Dr. Robert Kaufman Releases New Book, "Dangerous Doctrine: How Obama's Grand Strategy Weakened America"
Robert Kaufman, the Robert and Kathryn Dockson Professor of Public Policy, has released his latest book, Dangerous Doctrine: How Obama's Grand Strategy Weakened America (The University of Kentucky Press, May 2016).
Much like Margaret Thatcher and Ronald Reagan, President Barack Obama came to office
as a politician who emphasized conviction rather than consensus. During his 2008 presidential
campaign, he pledged to transform the role of the United States abroad. His ambitious
foreign policy goals included a global climate treaty, the peaceful withdrawal of
American military forces from Iraq and Afghanistan, and a new relationship with Iran.

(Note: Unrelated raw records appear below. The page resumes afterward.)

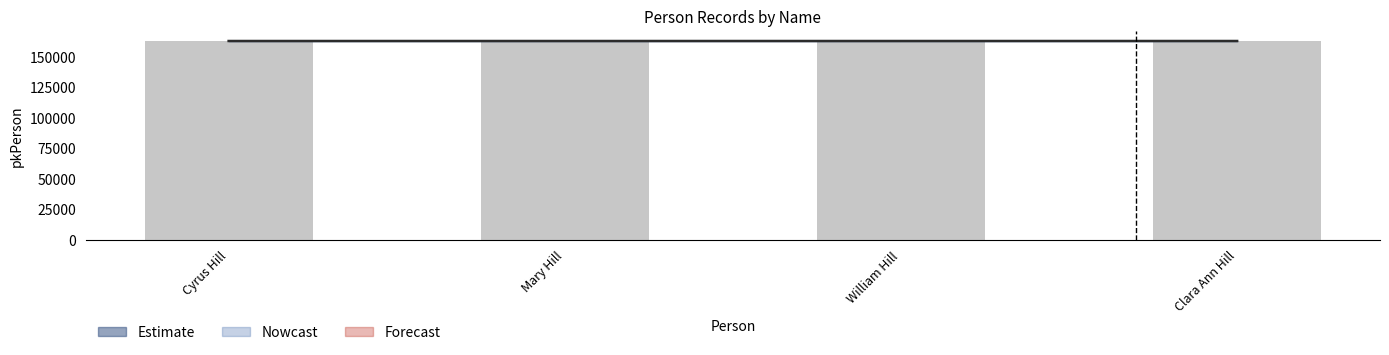

Approximately how many times larger is the value at William Hill compared to Mary Hill?

1.0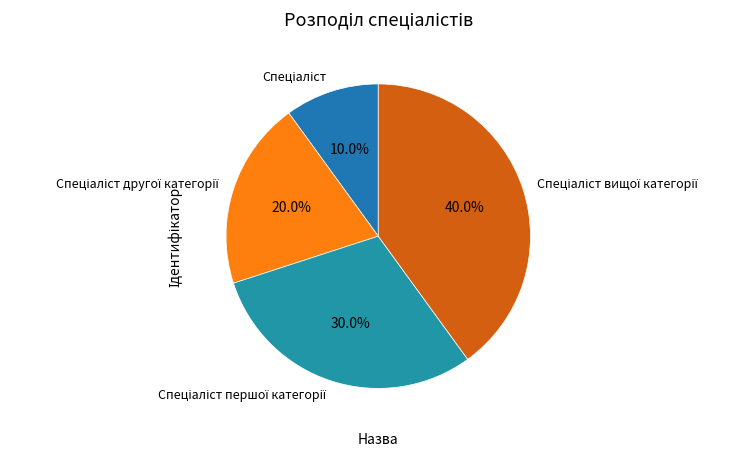

Is there any slice that represents more than half of the pie?

No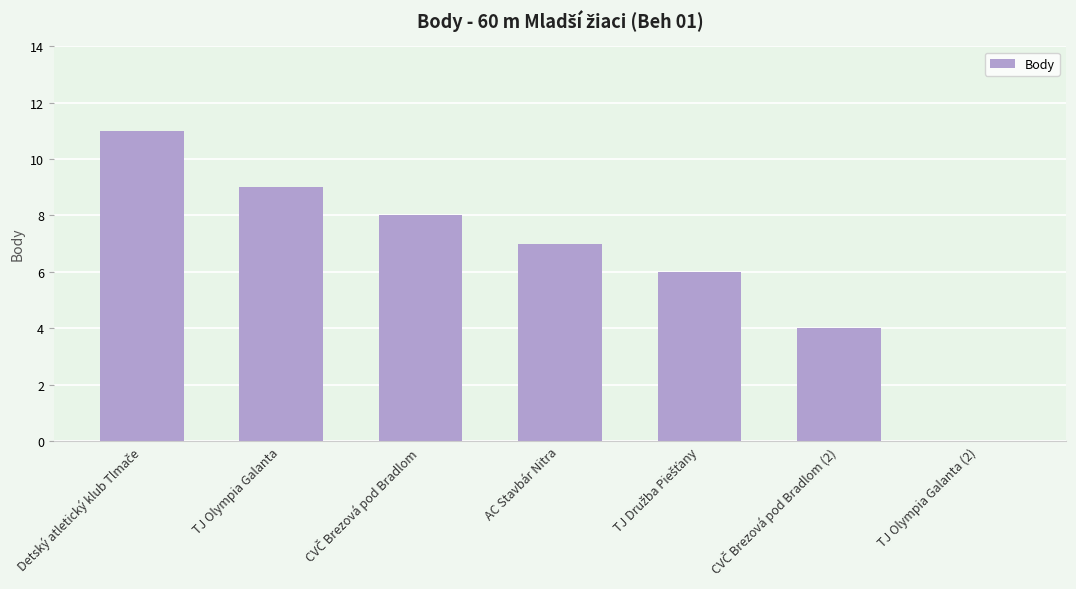

What is the greatest value displayed?

11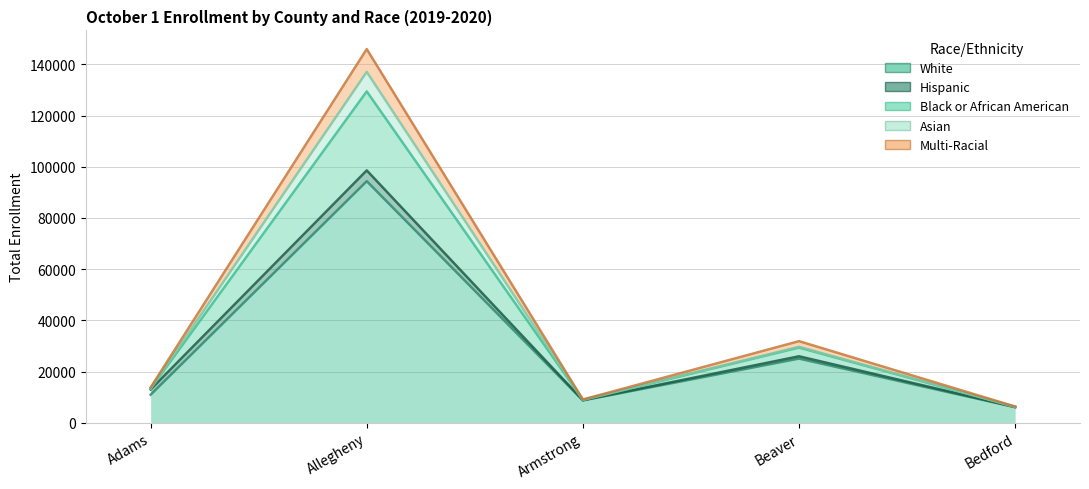

What is the label of the 5th point from the right?

Adams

Throughout Obama's tenure, pundits and scholars have offered competing interpretations
of his "grand strategy," while others have maintained that his policies were incoherent
or, at best, ad hoc.
In Dangerous Doctrine, political scientist Robert G. Kaufman argues that the forty-fourth president has
indeed articulated a clear, consistent national security policy and has pursued it
with remarkable fidelity. Yet Kaufman contends that President Obama has imprudently
abandoned the muscular internationalism that has marked US foreign policy since the
end of World War II. Drawing on international relations theory and American diplomatic
history, Kaufman presents a robust critique of the Obama doctrine as he situates the
president's use of power within the traditions of American strategic practice.

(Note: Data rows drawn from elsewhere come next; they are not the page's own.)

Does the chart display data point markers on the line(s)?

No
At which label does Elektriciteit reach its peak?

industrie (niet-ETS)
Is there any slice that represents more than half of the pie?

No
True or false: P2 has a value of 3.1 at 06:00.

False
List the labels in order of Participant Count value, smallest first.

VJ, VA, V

Focusing on the pivotal regions of Europe, the Middle East, and Asia, this provocative
study demonstrates how current executive branch leadership threatens America's role
as a superpower, weakening its ability to spread democracy and counter threats to
geopolitical order in increasingly unstable times. Kaufman proposes a return to the
grand strategy of moral democratic realism, as practiced by presidents such as Harry
S. Truman, Ronald Reagan, and George W. Bush, with the hope of reestablishing the
United States as the world's dominant power.

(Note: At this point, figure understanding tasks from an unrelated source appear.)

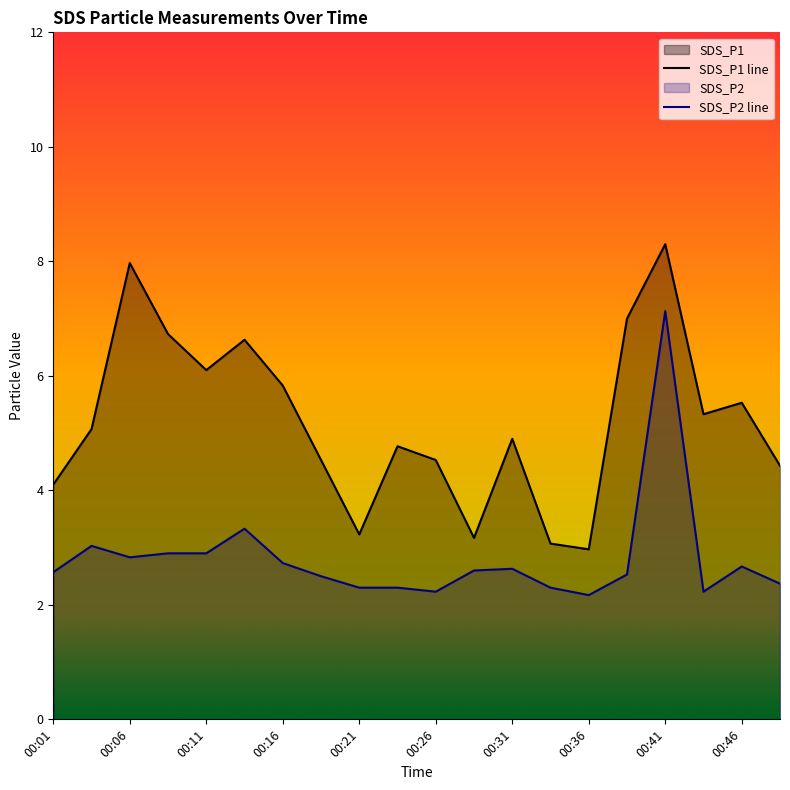

Rank the categories by SDS_P2 value from lowest to highest.

00:36, 00:26, 00:43, 00:21, 00:23, 00:33, 00:48, 00:18, 00:38, 00:01, 00:28, 00:31, 00:46, 00:16, 00:06, 00:08, 00:11, 00:04, 00:13, 00:41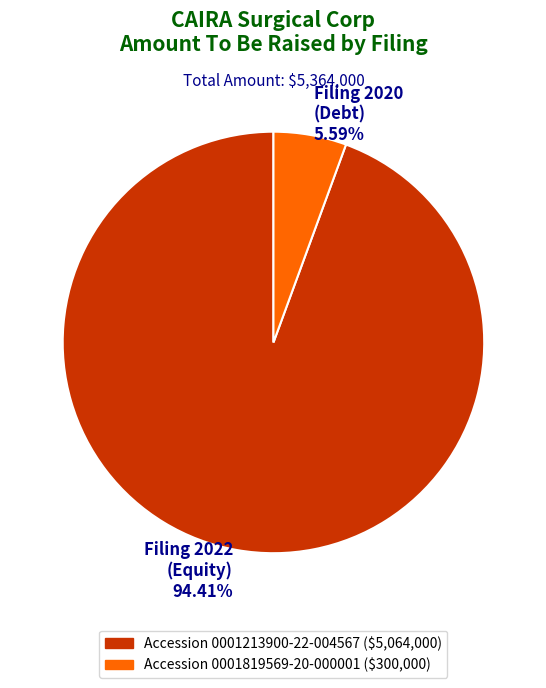

Which has a higher value, Filing 2020 (Debt) or Filing 2022 (Equity)?

Filing 2022 (Equity)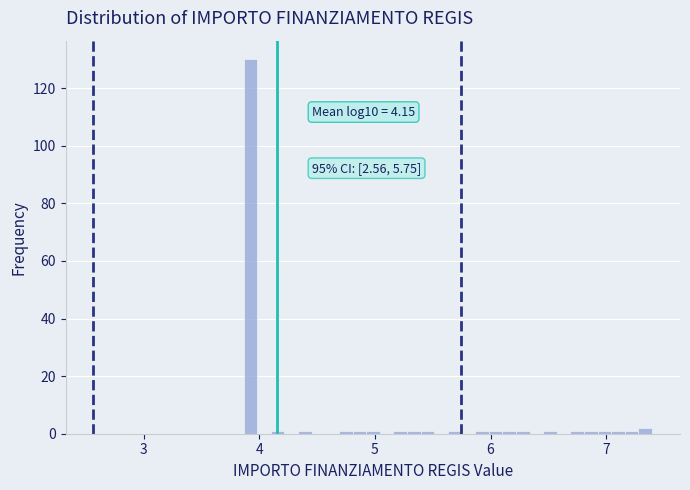

Around what value on the x-axis is the tallest bar? Give the approximate position of its centre, as read against the axis.

3.9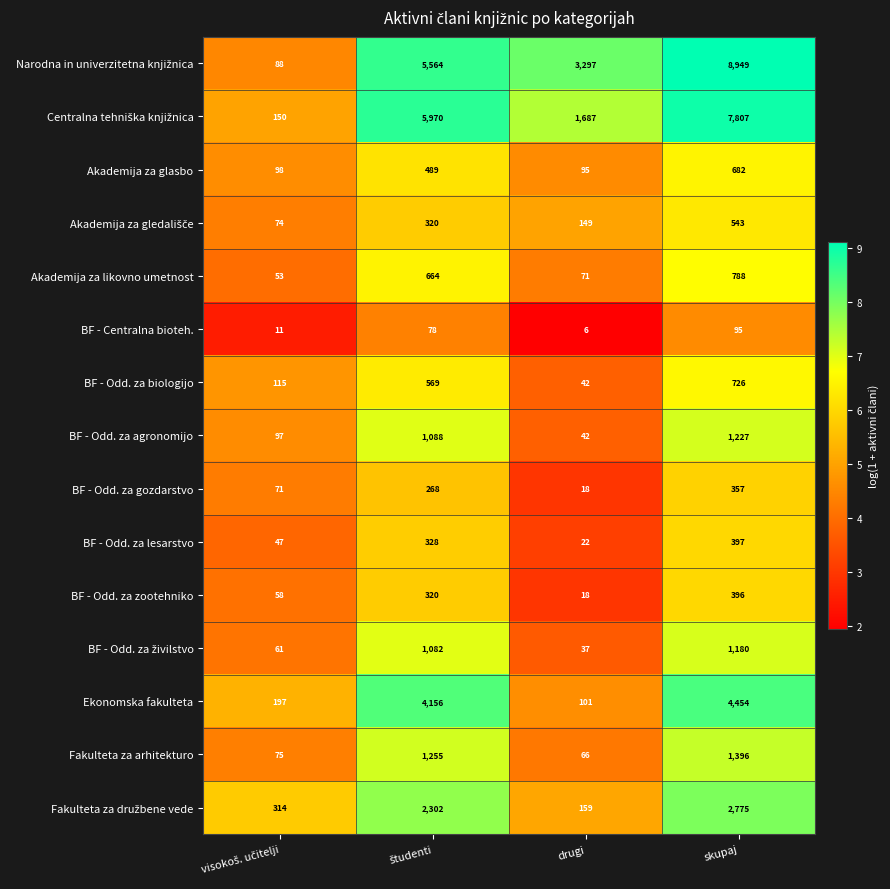

At which category is the sum across all series the highest?

skupaj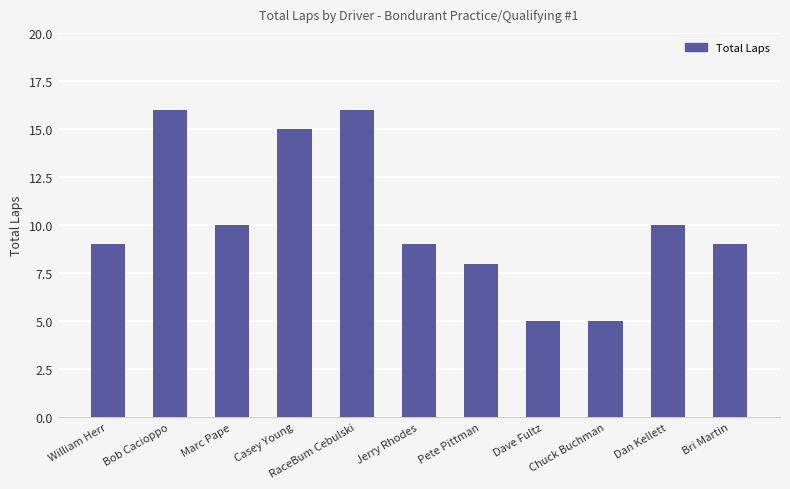

The value at Jerry Rhodes is 14. True or false?

False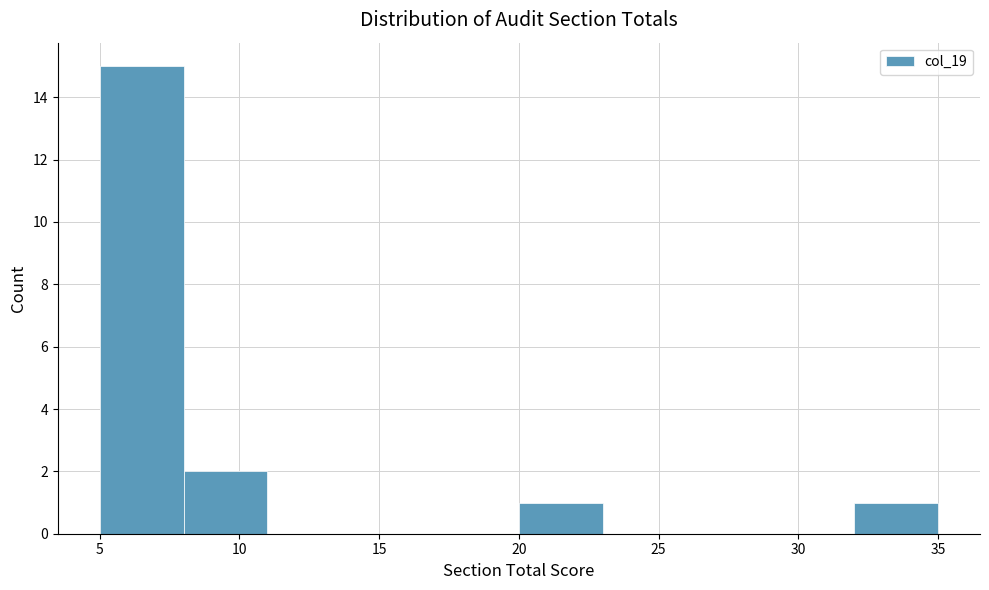

Over which range of the x-axis is the bar tallest?

5 to 8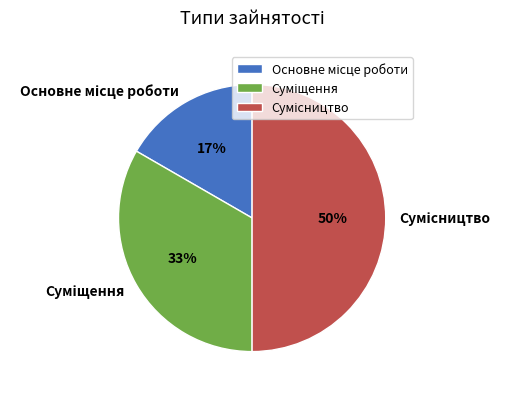

To the nearest percent, what is the average slice percentage?

33%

Kaufman is a political scientist specializing in American foreign policy, national security, international relations, and various aspects of American politics. He has written frequently for scholarly journals and popular publications, including The Weekly Standard, Policy Review, the Washington Times, the Baltimore Sun, the Philadelphia Inquirer, and the Seattle Post-Intelligencer. He is the author of three other books, including In Defense of the Bush Doctrine; a biography, Henry M. Jackson: A Life in Politics, which received the Emil and Katherine Sick Award for the best book on the history of the Pacific Northwest; and Arms Control During the Pre-Nuclear Era. Kaufman also assisted President Richard M. Nixon in the research and writing of Nixon’s final book, Beyond Peace. He is a former Bradley Scholar and current adjunct scholar at the Heritage Foundation, and has taught at Colgate University, the U.S. Naval War College, and the University of Vermont. Kaufman received a JD from Georgetown University Law Center and his BA, MA, MPhil, and PhD from Columbia University. Kaufman will receive an LLM in dispute resolution from the Straus Institute at the Pepperdine University School of Law in May 2016.